The Sun regrets the error.
The courts in Howard County and Baltimore will try to mediate a large number of divorce cases next spring in an experiment that could change how domestic law is practiced in Maryland, judges in the two jurisdictions said yesterday.
During a three-day stint in March, seven lawyers who specialize in divorce cases in Howard County will receive mediation training and try to settle 63 divorce and custody disputes without having the cases heard by a Circuit Court judge.
FOR THE RECORD - CORRECTION
Baltimore Circuit Court plans a similar experiment with 50 divorce disputes to see whether mediation can help ease a backlog of domestic cases, said Roger C. Wolf, a professor at the University of Maryland law school and co-chairman of the Maryland Bar Association committee overseeing the project.
This is not the first time the state's court systems have tried to shift from confrontation to mediation. Last year mediation was used to resolve civil cases in five jurisdictions.
The divorce project will determine "if we can resolve cases in a less confrontational way with mediation being the first threshold and the courts serving as a last resort," Mr. Wolf said.
Judge Hilary D. Caplan, Baltimore's administrative judge, said the use of mediation in divorce cases "is a good thing to try. We have had settlement days on the general civil docket, and it worked very well. Domestic cases are a little bit different, and we want to see how they make out."
Judge Caplan said he believes a mediated domestic case is "better than a tried domestic case because the parties agree to terms and are much more willing to follow [the final agreement] than if it is imposed upon them."

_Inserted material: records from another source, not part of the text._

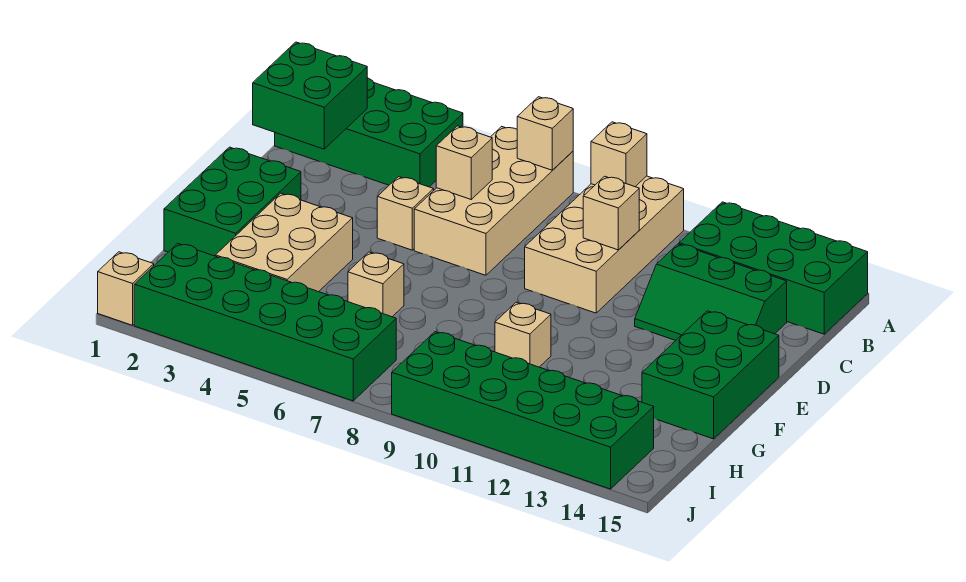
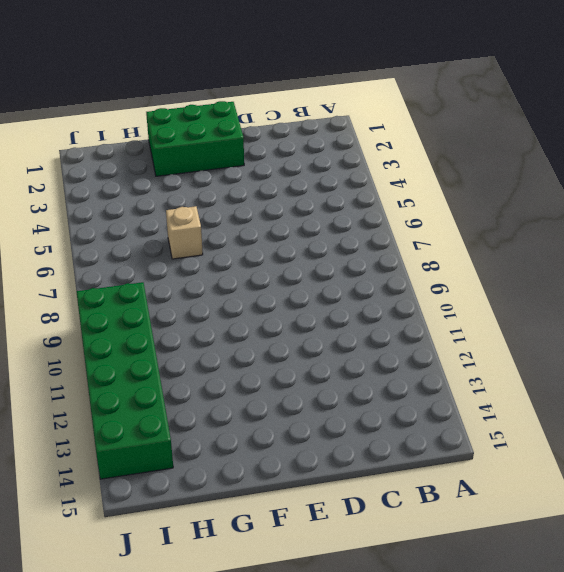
none -> green brick A1:B4 level 1
none -> tan brick A6:D7 level 1
none -> tan brick A9:D10 level 1

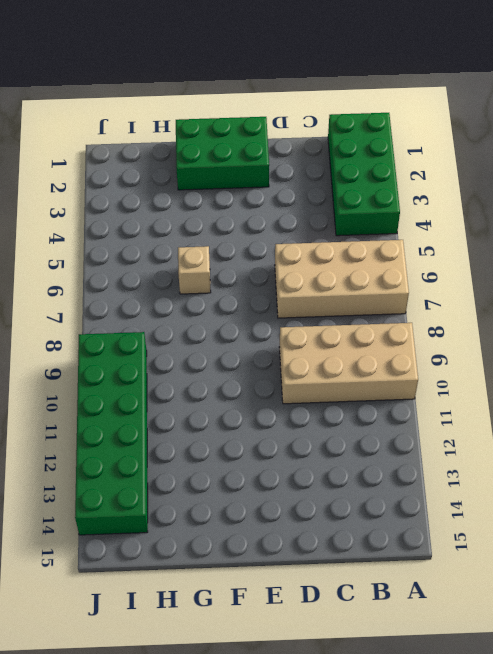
none -> green brick A12:B15 level 1
none -> green slope C12:D14 level 1 top C
none -> tan brick D5 level 1

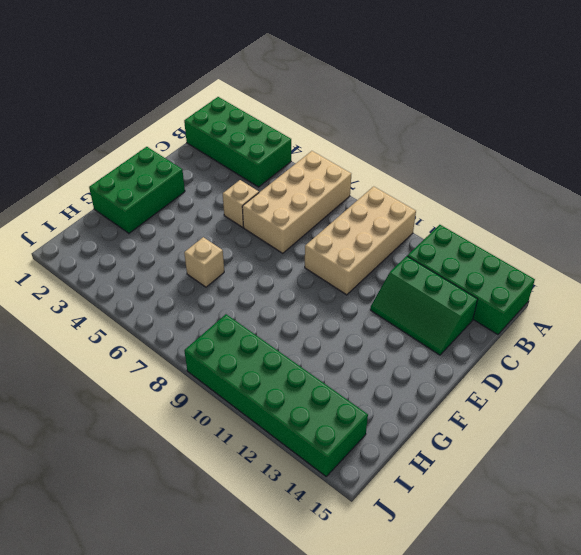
none -> green brick E14:G15 level 1
none -> tan brick F3:H4 level 1
none -> tan brick G10 level 1

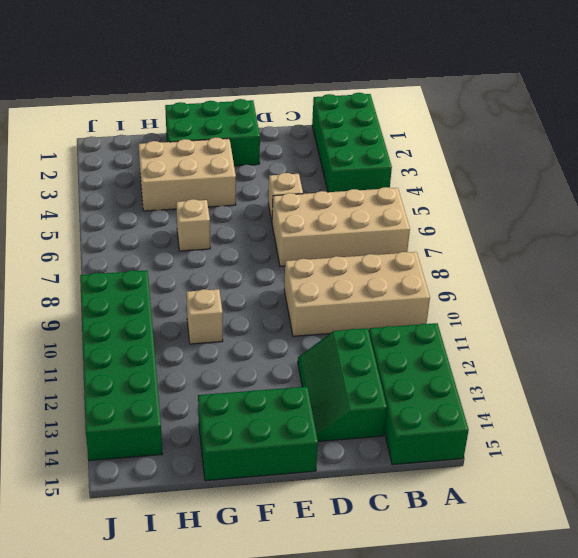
none -> green brick I2:J7 level 1
none -> tan brick J1 level 1
none -> tan brick A7 level 2

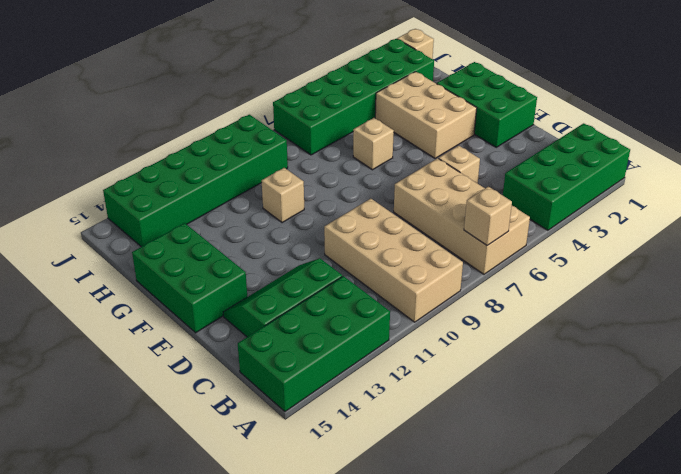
none -> tan brick A9 level 2
none -> green brick B1:C2 level 2
none -> tan brick C6 level 2

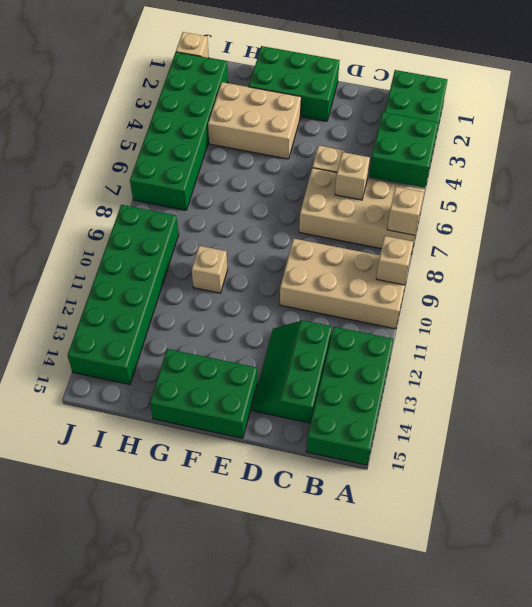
green brick A4:B5 level 2 -> green brick B1:C2 level 2
none -> tan brick G6 level 1
none -> tan brick C10 level 2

Baltimore's Circuit Court already has experience with such mediation. It is one of seven court systems in the state where judges refer custody and visitation issues in divorce cases to mediators. The other court systems are those of Harford, Carroll, Anne Arundel, Montgomery, Prince George's and Baltimore counties.
But Howard County will be the first jurisdiction to try to settle entire divorce and custody disputes, said Anne Arundel County Circuit Judge James C. Cawood Jr., the other co-chairman of the bar association's project.
"We are most interested to see what the effect is," Judge Cawood said. "If it works well, I see more court systems in the state adopting the approach."
Howard County Circuit Judge Cornelius F. Sybert Jr. said the goal will be to settle a large majority of the domestic cases.
"Hopefully, emotions between the parties will not run as high when the cases are mediated," Judge Sybert said. "In adversarial domestic cases, the ones who suffer the most are the children involved."
Professor Wolf, who will train the lawyers in mediation techniques in Howard County and the city, said the mediators will "try to get the parties to solve the problems themselves."